_EXERCISE DIRECTIONS:_
For this exercise, please find the lines in the entries that include the word "every" and copy them.

** Opening SUPPLIED INFORMATION block **

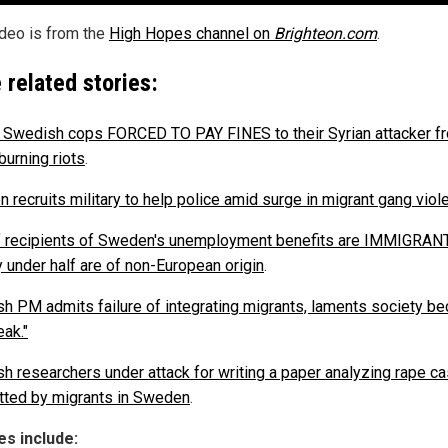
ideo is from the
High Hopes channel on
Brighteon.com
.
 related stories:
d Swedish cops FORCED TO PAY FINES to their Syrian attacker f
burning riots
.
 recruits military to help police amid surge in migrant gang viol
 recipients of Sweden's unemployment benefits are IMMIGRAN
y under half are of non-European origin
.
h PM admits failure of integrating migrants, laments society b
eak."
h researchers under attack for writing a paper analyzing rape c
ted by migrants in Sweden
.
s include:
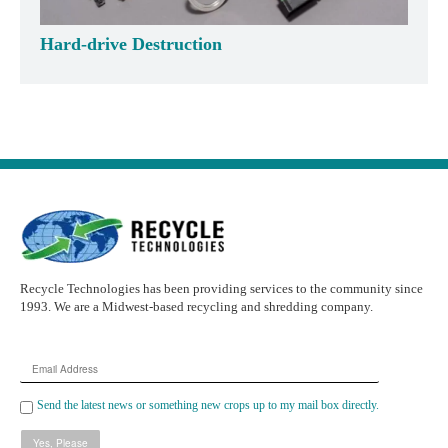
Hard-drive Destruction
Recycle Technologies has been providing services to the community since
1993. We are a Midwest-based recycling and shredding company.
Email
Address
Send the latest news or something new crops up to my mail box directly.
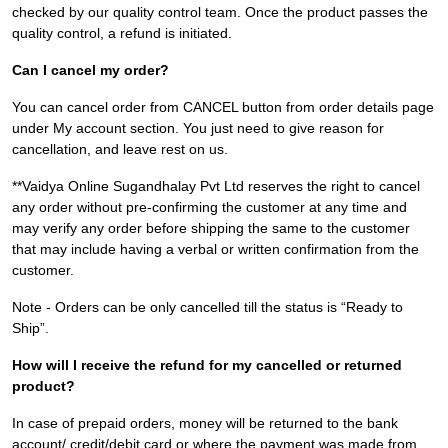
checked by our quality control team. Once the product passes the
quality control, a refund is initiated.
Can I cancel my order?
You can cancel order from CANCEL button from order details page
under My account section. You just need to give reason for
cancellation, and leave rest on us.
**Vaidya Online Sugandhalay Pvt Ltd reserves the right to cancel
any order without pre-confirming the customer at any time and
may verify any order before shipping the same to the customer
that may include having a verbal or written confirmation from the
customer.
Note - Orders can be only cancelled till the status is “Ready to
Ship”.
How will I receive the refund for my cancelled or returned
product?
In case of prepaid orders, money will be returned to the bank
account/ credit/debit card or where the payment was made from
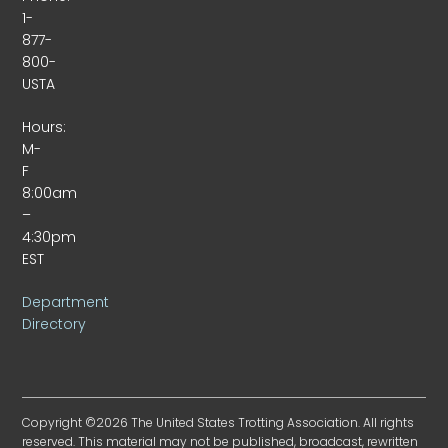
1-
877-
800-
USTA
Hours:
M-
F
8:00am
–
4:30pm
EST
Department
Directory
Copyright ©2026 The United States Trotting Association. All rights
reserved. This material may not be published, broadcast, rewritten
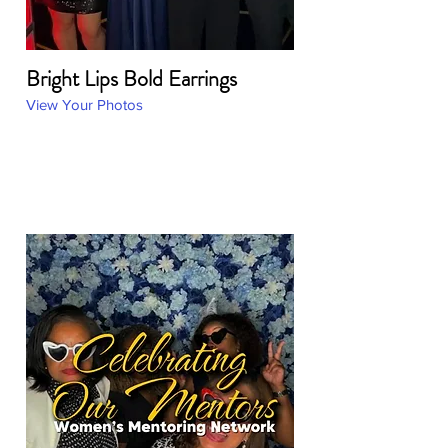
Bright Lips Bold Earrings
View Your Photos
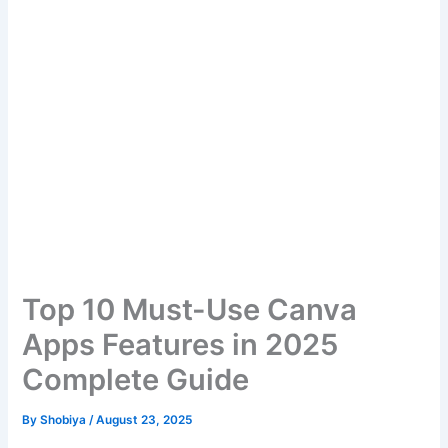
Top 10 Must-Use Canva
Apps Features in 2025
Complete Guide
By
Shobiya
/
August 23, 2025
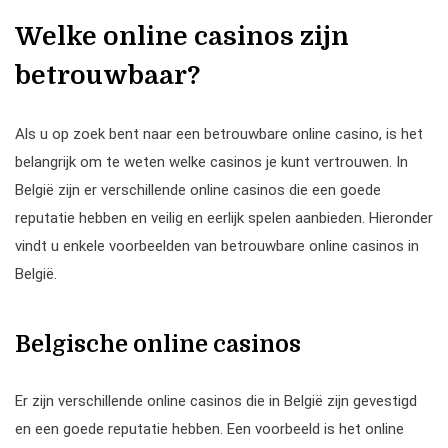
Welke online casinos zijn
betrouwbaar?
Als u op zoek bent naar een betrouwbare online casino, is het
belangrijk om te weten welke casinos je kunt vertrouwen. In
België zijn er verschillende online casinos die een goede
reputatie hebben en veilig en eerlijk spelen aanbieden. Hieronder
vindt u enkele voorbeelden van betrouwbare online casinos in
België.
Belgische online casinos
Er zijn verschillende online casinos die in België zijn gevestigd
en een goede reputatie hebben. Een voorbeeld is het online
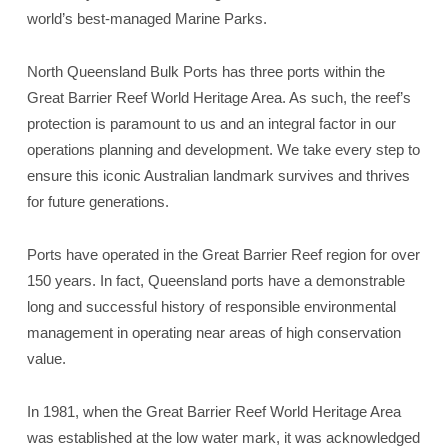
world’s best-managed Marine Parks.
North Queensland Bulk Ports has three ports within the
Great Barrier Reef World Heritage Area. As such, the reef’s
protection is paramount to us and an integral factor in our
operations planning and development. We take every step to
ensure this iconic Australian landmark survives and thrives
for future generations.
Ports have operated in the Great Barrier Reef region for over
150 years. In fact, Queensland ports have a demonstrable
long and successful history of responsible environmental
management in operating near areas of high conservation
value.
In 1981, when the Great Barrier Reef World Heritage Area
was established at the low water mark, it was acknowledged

** Closing SUPPLIED INFORMATION block **
** Opening SUPPLIED INFORMATION block **

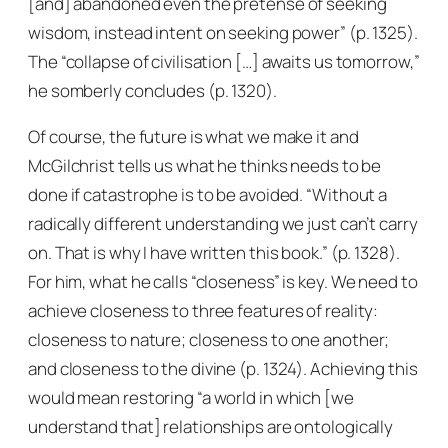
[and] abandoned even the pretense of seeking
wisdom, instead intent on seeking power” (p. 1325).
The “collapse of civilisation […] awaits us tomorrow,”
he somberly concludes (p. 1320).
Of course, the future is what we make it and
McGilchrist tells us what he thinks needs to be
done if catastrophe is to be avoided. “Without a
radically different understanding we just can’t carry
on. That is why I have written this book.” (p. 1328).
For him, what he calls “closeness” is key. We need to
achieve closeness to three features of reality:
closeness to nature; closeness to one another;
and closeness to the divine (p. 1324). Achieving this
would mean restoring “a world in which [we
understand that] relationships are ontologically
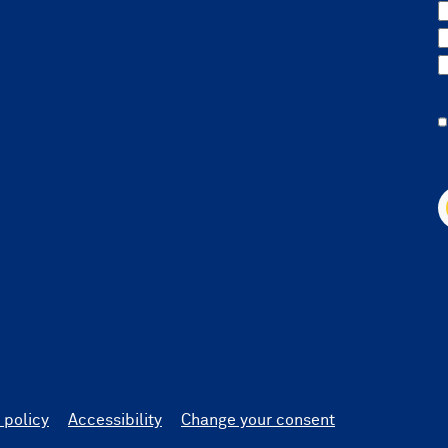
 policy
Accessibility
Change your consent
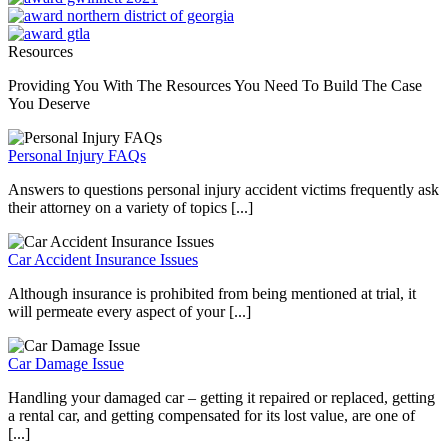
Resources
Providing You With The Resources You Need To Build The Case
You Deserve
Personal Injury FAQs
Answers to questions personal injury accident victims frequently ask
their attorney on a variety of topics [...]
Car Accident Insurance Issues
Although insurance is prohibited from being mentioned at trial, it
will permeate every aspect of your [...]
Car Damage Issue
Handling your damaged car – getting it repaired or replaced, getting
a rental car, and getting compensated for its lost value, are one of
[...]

** Closing SUPPLIED INFORMATION block **

_ANSWER AREA:_
operations planning and development. We take every step to
will permeate every aspect of your [...]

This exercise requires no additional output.